GAMBERALE. Se nevica, la Forcella l’apre il Comune. Dopo le gare deserte per la gestione del servizio scioviario dell'impianto di risalita nel centro turistico “Oasi del Cervo” in località “La...

GAMBERALE. Se nevica, la Forcella l’apre il Comune. Dopo le gare deserte per la gestione del servizio scioviario dell'impianto di risalita nel centro turistico “Oasi del Cervo” in località “La Forcella”, e dei servizi accessori, il Comune decide di autogestire la riapertura a condizione che nevichi. Questa la decisione del consiglio comunale, la proposta è stata fatta dal sindaco Maurizio Bucci. Resta una desiderata quindi l’agognato rilancio della stazione scioviaria da tempo pubblicamente annunciato (così come si dice nella delibera di consiglio).
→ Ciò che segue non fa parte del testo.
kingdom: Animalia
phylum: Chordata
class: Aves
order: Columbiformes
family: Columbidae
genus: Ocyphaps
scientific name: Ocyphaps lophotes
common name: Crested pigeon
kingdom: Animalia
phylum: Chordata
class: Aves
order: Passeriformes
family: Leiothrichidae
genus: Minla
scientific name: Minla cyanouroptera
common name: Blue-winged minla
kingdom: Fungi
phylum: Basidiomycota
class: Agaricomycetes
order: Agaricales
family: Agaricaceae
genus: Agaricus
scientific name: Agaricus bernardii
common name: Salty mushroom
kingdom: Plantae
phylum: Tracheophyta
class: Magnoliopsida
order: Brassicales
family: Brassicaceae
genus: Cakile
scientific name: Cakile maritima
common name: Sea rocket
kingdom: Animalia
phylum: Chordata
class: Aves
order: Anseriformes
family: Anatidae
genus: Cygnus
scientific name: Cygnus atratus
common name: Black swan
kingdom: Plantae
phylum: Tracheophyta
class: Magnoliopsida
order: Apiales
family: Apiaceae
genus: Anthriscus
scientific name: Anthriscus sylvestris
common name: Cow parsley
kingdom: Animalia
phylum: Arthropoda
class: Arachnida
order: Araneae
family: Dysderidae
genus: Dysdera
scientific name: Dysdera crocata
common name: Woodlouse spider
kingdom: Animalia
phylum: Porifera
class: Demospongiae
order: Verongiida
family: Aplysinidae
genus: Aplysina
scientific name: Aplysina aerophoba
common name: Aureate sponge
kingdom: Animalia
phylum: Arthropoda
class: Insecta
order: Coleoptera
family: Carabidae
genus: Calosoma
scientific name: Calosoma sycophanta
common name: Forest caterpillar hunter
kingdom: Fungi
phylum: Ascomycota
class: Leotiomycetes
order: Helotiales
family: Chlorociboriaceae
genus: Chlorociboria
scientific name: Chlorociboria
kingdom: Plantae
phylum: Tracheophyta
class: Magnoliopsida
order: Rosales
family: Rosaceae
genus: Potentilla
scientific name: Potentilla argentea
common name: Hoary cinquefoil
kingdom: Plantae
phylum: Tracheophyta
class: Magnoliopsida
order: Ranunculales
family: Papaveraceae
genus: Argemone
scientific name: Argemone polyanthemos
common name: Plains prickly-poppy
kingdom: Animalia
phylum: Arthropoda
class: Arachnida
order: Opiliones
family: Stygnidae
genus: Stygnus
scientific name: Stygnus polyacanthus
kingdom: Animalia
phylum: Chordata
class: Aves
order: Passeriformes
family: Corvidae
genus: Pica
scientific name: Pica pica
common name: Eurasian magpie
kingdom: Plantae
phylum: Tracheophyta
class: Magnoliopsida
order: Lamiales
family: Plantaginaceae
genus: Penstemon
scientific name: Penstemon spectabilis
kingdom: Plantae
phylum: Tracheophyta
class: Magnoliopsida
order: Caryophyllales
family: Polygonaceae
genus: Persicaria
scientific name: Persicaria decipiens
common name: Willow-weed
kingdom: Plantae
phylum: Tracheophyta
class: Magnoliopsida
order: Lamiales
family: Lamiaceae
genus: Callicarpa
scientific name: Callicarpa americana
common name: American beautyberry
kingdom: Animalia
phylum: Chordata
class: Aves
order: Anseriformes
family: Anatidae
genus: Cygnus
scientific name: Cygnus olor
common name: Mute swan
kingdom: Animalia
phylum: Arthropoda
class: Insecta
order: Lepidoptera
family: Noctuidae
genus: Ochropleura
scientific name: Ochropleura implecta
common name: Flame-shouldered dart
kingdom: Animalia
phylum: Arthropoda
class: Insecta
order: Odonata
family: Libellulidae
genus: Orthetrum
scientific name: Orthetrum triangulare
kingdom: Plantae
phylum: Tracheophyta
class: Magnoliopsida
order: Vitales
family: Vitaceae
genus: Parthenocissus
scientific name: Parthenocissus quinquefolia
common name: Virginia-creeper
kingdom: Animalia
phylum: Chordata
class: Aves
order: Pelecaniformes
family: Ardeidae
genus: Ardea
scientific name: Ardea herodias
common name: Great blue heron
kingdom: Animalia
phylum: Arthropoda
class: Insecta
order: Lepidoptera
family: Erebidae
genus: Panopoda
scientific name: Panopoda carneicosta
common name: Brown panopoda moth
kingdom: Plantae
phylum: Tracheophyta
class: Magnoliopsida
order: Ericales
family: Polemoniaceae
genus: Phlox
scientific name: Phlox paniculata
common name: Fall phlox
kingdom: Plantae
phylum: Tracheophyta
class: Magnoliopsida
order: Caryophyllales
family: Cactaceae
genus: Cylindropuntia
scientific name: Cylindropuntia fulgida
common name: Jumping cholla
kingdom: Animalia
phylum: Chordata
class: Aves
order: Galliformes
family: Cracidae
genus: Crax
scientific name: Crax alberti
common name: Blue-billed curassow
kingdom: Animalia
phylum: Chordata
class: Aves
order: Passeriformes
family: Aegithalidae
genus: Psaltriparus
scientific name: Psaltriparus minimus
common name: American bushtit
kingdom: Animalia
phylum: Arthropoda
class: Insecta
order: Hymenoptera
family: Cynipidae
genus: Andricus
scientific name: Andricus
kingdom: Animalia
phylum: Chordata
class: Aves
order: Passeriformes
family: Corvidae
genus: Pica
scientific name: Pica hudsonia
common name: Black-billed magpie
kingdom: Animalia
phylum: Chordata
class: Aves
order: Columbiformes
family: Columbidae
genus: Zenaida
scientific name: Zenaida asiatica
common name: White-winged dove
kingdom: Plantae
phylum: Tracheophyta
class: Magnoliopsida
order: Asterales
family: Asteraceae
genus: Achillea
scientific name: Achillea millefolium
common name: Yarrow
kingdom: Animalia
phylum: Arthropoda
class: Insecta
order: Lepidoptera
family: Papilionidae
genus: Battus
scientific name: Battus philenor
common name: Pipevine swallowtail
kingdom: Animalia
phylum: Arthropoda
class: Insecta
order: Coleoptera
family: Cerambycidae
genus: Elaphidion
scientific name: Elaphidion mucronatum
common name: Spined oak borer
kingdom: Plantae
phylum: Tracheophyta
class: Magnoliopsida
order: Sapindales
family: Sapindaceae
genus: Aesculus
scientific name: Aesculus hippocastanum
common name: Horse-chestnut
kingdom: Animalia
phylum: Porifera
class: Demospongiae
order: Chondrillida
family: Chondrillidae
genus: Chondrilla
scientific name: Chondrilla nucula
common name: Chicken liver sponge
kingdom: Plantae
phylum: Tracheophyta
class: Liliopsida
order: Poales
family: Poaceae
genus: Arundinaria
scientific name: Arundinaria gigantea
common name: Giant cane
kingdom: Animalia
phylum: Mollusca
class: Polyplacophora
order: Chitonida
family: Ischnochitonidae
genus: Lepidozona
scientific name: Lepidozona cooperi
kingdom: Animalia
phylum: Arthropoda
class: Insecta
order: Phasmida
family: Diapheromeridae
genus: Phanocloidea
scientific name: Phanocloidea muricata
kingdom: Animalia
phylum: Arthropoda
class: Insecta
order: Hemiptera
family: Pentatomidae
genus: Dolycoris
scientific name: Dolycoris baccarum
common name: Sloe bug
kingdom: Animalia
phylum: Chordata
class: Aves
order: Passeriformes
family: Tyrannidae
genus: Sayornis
Da un anno si è conclusa definitivamente, a favore del Comune, una diatriba quasi decennale tra carte bollate e sentenze del Tar. L’impianto è già stato ristrutturato e ammodernato con finanziamento regionale Par Fas per 400mila euro e 136mila con mutuo comunale. «Nella stagione invernale in corso, compatibilmente con le condizioni di sufficiente innevamento naturale della pista», si è detto nel consiglio comunale dello scorso 26 febbraio, «limitatamente a un massimo di tre lunghi weekend (dal venerdì alla domenica) di svolgere, in via eccezionale e provvisoria e per finalità promozionali, la riapertura inaugurale, il funzionamento e la gestione in regime di autoproduzione della stazione sciistica di cui è proprietaria, ivi compresi i servizi accessori e il punto ristoro». Su sette presenti in consiglio comunale, sei sono stati i favorevoli alla proposta e uno, Enzo Sciulli, si è astenuto. Nello stesso consiglio comunale il sindaco Bucci ha dichiarato la decadenza del consigliere di minoranza Cesidio Sciulli per non aver giustificato tre assenze consecutive in aula. Al suo posto entra il primo dei non eletti, Domenico Sciulli. (m.d.n.)